**** Task input

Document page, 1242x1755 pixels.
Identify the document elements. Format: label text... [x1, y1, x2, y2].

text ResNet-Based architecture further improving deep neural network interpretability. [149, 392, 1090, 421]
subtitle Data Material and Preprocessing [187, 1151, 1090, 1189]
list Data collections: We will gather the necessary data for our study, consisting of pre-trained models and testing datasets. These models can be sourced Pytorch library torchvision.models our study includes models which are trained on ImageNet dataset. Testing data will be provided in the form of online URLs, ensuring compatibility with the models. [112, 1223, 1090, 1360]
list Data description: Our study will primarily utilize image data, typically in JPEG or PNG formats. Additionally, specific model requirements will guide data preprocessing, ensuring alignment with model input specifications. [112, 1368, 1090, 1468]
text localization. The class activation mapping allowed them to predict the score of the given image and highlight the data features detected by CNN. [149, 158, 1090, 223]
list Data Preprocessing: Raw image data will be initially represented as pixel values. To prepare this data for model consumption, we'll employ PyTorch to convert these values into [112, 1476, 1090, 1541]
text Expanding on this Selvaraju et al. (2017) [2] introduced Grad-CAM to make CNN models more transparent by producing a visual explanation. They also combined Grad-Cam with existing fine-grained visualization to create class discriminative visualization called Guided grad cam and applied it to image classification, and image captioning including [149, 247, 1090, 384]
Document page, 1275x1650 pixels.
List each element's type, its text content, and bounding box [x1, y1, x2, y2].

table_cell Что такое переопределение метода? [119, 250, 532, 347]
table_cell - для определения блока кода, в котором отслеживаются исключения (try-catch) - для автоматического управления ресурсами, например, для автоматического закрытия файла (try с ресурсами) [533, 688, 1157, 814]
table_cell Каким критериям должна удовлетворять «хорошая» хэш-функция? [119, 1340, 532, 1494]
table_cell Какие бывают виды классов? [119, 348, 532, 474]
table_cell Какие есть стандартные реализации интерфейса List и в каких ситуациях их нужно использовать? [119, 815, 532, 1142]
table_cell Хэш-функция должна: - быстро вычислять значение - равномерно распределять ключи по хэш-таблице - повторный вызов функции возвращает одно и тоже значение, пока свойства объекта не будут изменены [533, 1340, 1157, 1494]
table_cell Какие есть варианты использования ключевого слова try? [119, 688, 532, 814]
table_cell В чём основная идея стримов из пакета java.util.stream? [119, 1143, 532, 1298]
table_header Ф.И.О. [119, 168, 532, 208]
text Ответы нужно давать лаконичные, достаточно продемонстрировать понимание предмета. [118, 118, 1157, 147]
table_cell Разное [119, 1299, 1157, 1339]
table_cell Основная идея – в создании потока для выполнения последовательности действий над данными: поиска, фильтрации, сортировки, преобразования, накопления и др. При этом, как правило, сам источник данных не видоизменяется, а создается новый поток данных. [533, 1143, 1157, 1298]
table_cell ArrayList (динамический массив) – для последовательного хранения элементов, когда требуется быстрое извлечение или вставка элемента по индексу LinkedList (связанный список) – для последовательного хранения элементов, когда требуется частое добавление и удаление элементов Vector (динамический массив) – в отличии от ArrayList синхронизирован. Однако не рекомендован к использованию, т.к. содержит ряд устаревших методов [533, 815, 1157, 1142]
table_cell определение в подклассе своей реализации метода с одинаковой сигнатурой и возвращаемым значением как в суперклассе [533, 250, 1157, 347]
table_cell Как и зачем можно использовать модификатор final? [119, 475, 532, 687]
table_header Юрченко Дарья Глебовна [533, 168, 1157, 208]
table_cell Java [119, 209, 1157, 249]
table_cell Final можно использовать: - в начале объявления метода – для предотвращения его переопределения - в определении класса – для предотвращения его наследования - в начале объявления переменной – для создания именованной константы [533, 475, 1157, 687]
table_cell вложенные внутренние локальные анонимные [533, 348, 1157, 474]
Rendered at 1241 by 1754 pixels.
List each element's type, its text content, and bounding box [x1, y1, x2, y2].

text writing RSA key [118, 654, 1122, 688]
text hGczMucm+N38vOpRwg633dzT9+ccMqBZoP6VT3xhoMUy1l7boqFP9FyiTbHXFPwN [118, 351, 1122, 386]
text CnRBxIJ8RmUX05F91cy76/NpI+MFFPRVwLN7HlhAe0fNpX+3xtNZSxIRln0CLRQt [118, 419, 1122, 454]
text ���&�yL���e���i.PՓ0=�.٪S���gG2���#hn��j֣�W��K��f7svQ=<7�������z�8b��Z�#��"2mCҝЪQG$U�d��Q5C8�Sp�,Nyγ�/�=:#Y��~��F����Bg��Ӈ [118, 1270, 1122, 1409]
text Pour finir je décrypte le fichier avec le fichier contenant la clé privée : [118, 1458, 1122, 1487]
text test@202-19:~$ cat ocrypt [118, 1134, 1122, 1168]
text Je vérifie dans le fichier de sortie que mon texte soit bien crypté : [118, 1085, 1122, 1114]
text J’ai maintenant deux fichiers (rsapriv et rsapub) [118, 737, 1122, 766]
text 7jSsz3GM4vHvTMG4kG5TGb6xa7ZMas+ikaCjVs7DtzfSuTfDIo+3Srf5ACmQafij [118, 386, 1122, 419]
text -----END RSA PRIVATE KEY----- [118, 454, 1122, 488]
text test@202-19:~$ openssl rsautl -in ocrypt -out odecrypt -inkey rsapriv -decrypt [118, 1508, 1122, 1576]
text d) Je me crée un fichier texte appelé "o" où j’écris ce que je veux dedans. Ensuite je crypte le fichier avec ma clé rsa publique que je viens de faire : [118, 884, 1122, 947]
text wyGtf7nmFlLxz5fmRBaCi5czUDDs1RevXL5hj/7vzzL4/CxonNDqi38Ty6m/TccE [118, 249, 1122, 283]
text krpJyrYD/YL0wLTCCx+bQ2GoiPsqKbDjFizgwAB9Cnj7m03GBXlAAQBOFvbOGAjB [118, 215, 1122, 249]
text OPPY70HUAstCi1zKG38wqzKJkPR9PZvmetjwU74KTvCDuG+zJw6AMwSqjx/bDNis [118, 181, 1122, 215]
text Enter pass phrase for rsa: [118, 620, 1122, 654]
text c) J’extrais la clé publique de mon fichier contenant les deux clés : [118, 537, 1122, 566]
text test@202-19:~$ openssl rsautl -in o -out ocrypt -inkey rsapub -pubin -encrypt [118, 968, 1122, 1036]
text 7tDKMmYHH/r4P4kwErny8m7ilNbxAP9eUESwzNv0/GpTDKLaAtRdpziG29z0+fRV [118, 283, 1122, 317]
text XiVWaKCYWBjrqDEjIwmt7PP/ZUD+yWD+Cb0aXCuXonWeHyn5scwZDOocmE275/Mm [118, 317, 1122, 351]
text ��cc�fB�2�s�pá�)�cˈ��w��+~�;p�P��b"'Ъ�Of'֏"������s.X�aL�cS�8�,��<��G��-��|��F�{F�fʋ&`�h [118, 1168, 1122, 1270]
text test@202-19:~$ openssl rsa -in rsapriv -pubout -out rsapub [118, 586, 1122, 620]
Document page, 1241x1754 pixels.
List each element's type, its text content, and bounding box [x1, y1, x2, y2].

********

- Directions for this task -
Please repeat everything from the start of the entries down to the line containing "Identify the document", both ends included.

- Result for this task -
Document page, 1242x1755 pixels.
Identify the document elements. Format: label text... [x1, y1, x2, y2].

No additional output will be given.